We compare splitting methods for constructing survival trees that are used as a model of survival time based on covariates. A number of splitting criteria on the classification and regression tree (CART) have been proposed by various authors, and we compare nine criteria through simulations. Comparative studies have been restricted to criteria that suppose the survival model for each terminal node in the final tree as a non-parametric model. As the main results, the criteria using the exponential log-likelihood loss, log-rank test statistics, the deviance residual under the proportional hazard model, or square error of martingale residual are recommended when it appears that the data have constant hazard with the passage of time. On the other hand, when the data are thought to have decreasing hazard with passage of time, the criterion using the two-sample test statistic, or square error of deviance residual would be optimal. Moreover, when the data are thought to have increasing hazard with the passage of time, the criterion using the exponential log-likelihood loss, or impurity that combines observed times and the proportion of censored observations would be the best. We also present the results of an actual medical research to show the utility of survival trees.

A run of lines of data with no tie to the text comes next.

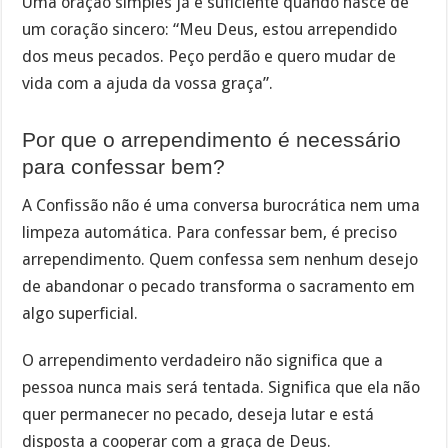
Uma oração simples já é suficiente quando nasce de
um coração sincero: “Meu Deus, estou arrependido
dos meus pecados. Peço perdão e quero mudar de
vida com a ajuda da vossa graça”.
Por que o arrependimento é necessário
para confessar bem?
A Confissão não é uma conversa burocrática nem uma
limpeza automática. Para confessar bem, é preciso
arrependimento. Quem confessa sem nenhum desejo
de abandonar o pecado transforma o sacramento em
algo superficial.
O arrependimento verdadeiro não significa que a
pessoa nunca mais será tentada. Significa que ela não
quer permanecer no pecado, deseja lutar e está
disposta a cooperar com a graça de Deus.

我们比较了用于构建生存树的分裂方法,这些生存树基于协变量用作生存时间的模型。不同作者提出了许多关于分类与回归树(CART)的分裂准则,我们通过模拟比较了九种准则。比较研究仅限于假设最终树中每个终端节点的生存模型为非参数模型的准则。作为主要结果,当数据随时间推移具有恒定风险时,建议使用指数对数似然损失、对数秩检验统计量、比例风险模型下的偏差残差或鞅残差的平方误差的准则。另一方面,当认为数据随时间推移风险降低时,使用双样本检验统计量或偏差残差平方误差的准则将是最优的。此外,当认为数据随时间推移风险增加时,使用指数对数似然损失或结合观察时间和删失观察比例的不纯性的准则将是最佳的。我们还展示了一项实际医学研究的结果,以说明生存树的效用。